No palco, um pano branco muito simples, qual cartaz em concerto de baile de finalistas: “Black Lips”. Abaixo dele, um gangue de quatro músicos (ocasionalmente cinco, quando se lhes junta uma saxofonista), abana-se e agita-se ao ritmo da música. Luzes baixas deixam-nos na penumbra, algo acentuado pelos fumos de palco lançados incessantemente. Não é certamente um baile de finalistas. É uma banda que se vê, de forma provavelmente inédita, numa posição de destaque num festival, a ser igual a si própria. São punks com canções pop na cabeça, garageiros com queda para o humor e para pitadas de psicadelismo (e sai o carrossel opiáceo que é a versão de Hippie Hippie Hooray, original de Jacques Dutronc).

Têm baladas de uns anos 1960 sabotados no seu ingénuo optimismo (“Do you really wanna hold my dirty hand”, unem-se em coro). O baterista Joe Bradley, qual Beach Boy muito animado (o penteado não engana), canta abanando a cabeleira. Cole Alexander, gorro na cabeça, qual protagonista de Breaking Bad com uma guitarra nas mãos, exibe convicto uma voz sempre à beira do descalabro. Jared Swilley, o baixista, e Jack Hines, o outro guitarrista, o homem dos espasmos punk, juntam as suas vozes aos coros, com toda a intenção e todo o entusiasmo, nem sempre com a afinação certa (mas quem quer saber de afinação quando as canções têm esta urgência pela vida?). Ouve-se Boys in the wood, rock’n’roll pintado a negro e single do último álbum, o óptimo Underneath the rainbow, ouvira-se Family tree, qual clássico do Brill Building enxertado de genes punk, ver-se-á, enquanto o público frente ao palco continua a celebrar em alegre rebaldaria de mosh e afins, uma banda que traz ao rock uma clareza de propósitos que só pode entusiasmar: são as canções, senhores, e é o que uma banda faz delas, vivendo-as no limite, quando sobe a um palco.

Olhamos para eles, ouvimo-los. São pessoal do garage-rock marginal que invadiu gloriosamente o palco principal de um celebrado festival de verão. São um gangue que ataca a música com o balanço e as melodias dos Beatles nos dias selvagens de Hamburgo (mas com pouco queda para afinarem nas harmonias vocais). Foram o momento mais feliz (em sentido literal e figurado) da noite de sexta-feira em Paredes de Coura - e depois tocaram o já clássico Bad Boys e tudo dança e toda a “juventude sónica” enfrenta, ignorando-a, a desesperança do mundo.
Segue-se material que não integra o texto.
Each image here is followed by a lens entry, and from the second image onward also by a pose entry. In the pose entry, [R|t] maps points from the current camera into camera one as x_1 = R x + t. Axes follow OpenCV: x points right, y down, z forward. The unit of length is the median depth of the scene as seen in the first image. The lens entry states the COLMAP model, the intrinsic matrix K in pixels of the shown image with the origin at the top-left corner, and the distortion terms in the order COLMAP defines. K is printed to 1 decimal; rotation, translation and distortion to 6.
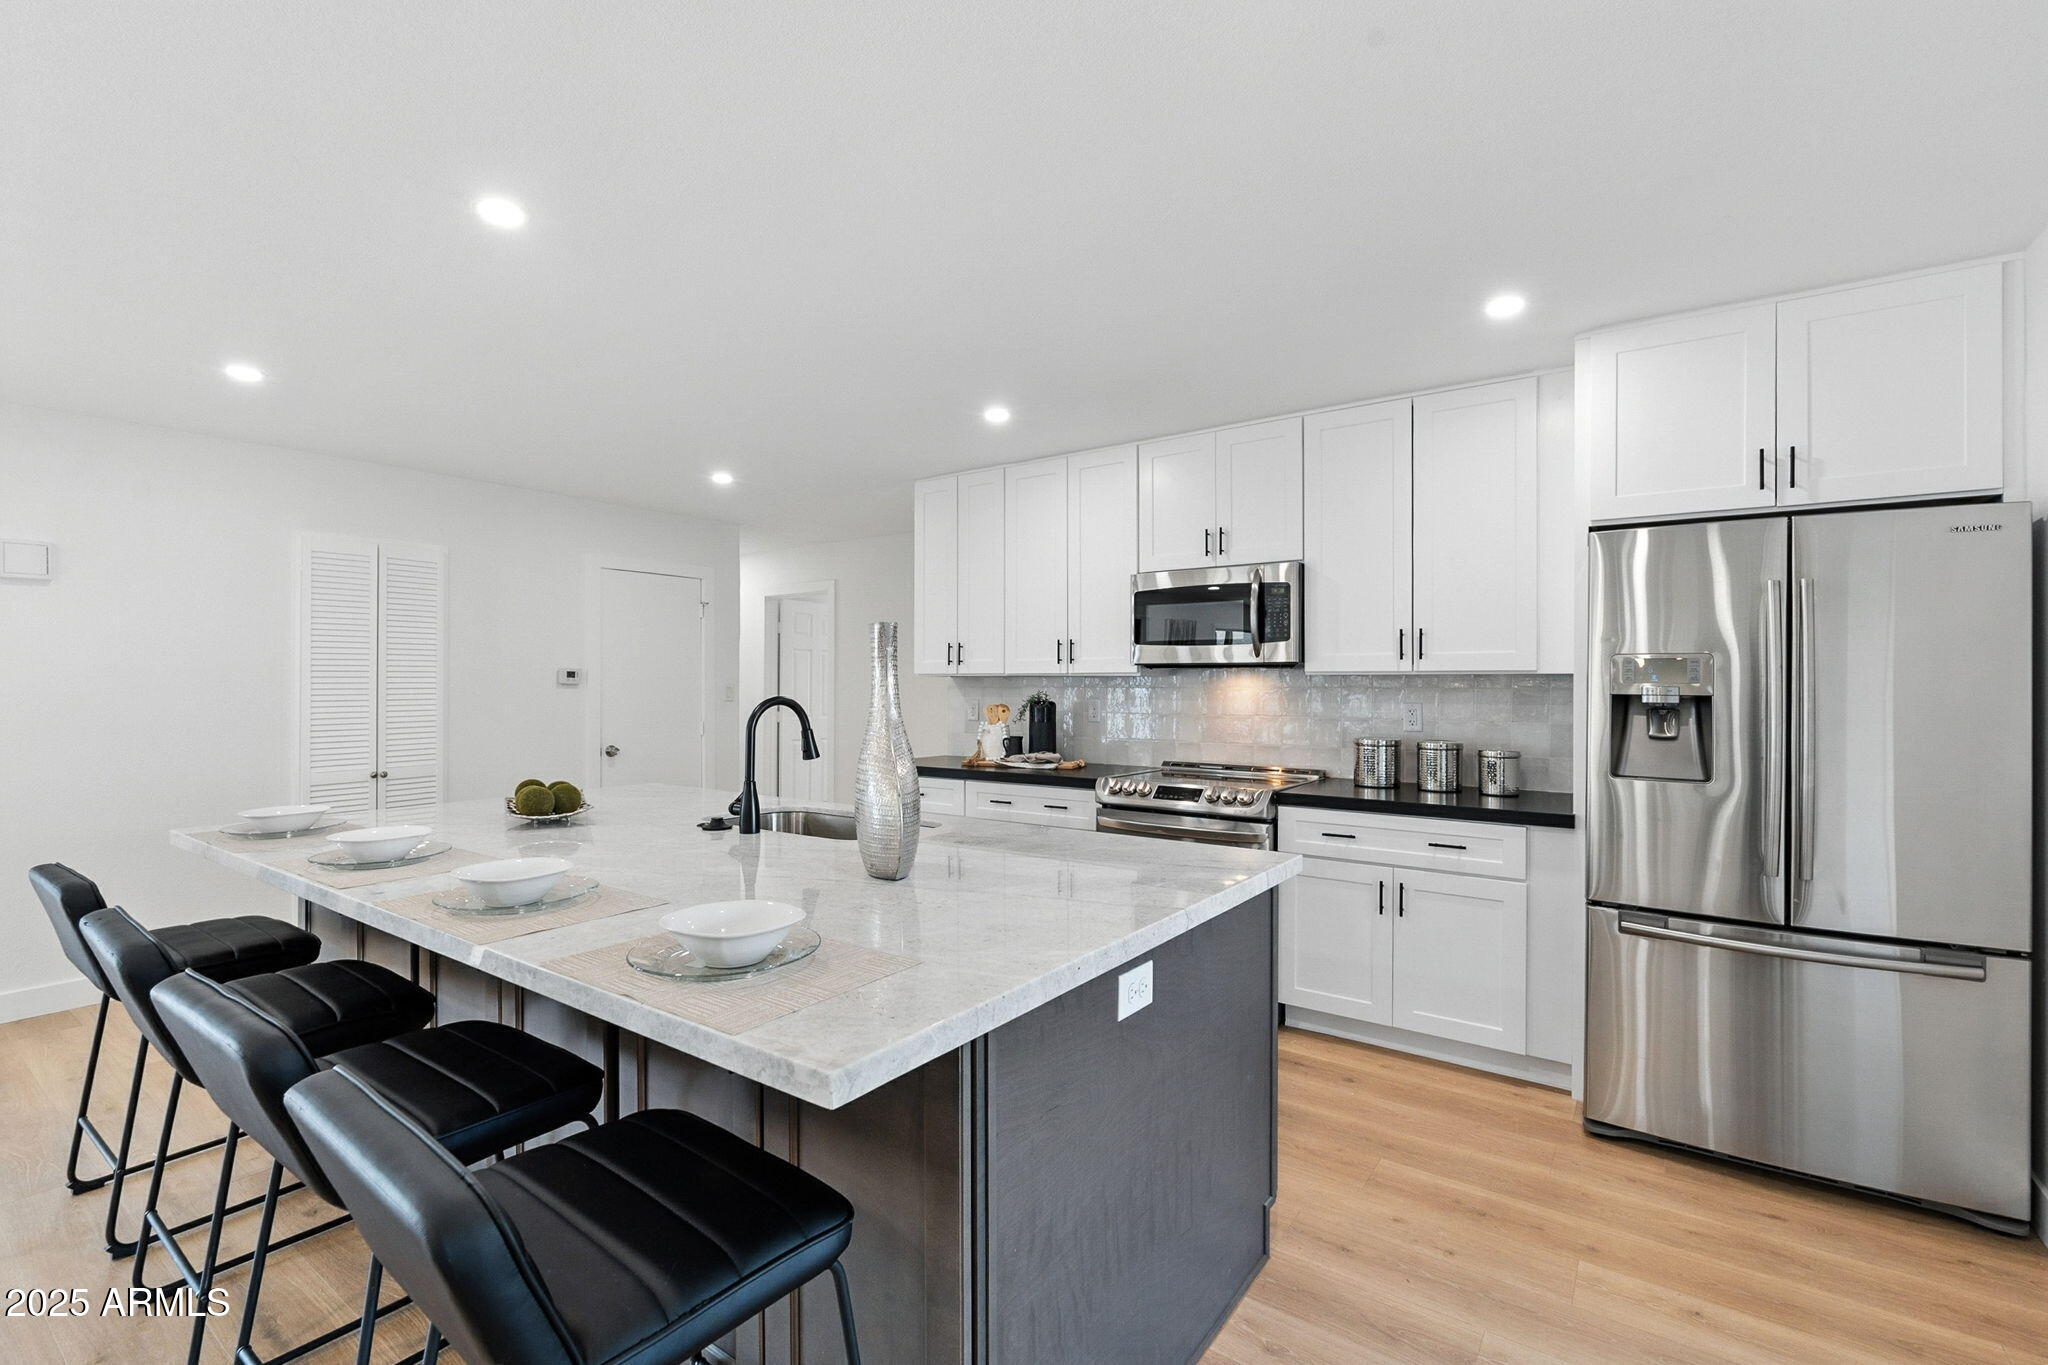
lens RADIAL K [[928.6, 0, 1024.2], [0, 928.6, 687.1], [0, 0, 1]] dist [0.009188, -0.000220]
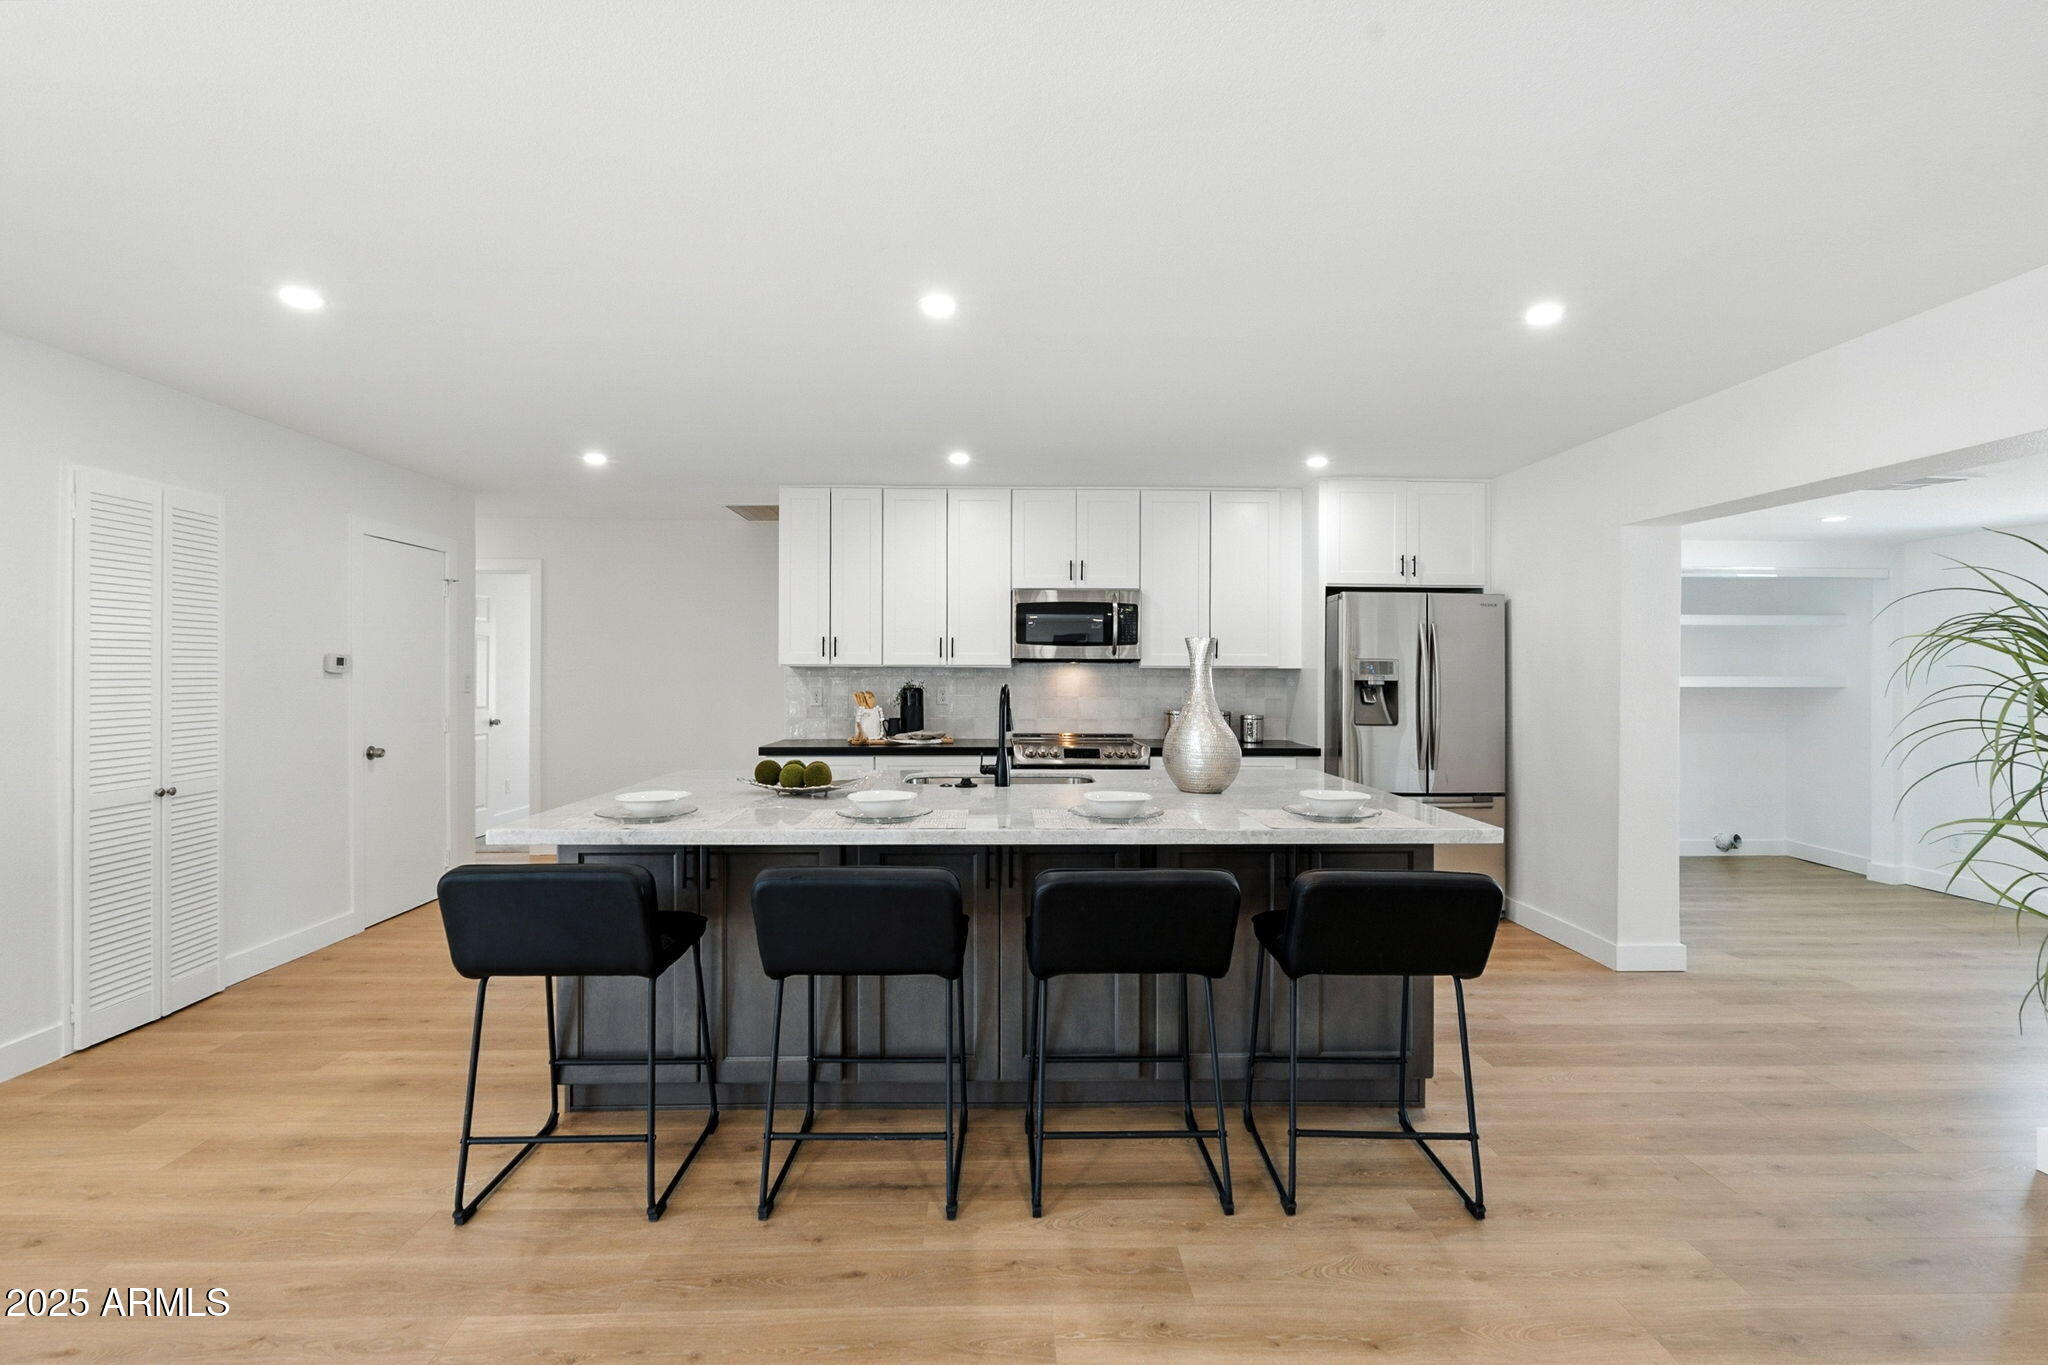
lens RADIAL K [[903.4, 0, 1026.3], [0, 903.4, 674.5], [0, 0, 1]] dist [-0.000292, 0.000980]
pose [[0.780799, 0.003757, 0.624771, -0.636190], [0.000264, 0.999980, -0.006343, 0.005334], [-0.624783, 0.005117, 0.780782, 0.004745]]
Ao início da tarde do dia seguinte, o anfiteatro natural do Parque Fluvial do Taboão está (quase) vazio de gente. Na vila ou no campismo, recupera-se energia para o último assalto. Ouve-se a trompete de Beirut no palco principal. Zach Condon faz o teste de som. Foram dele e de James Blake os concertos mais aguardados da despedida, no sábado.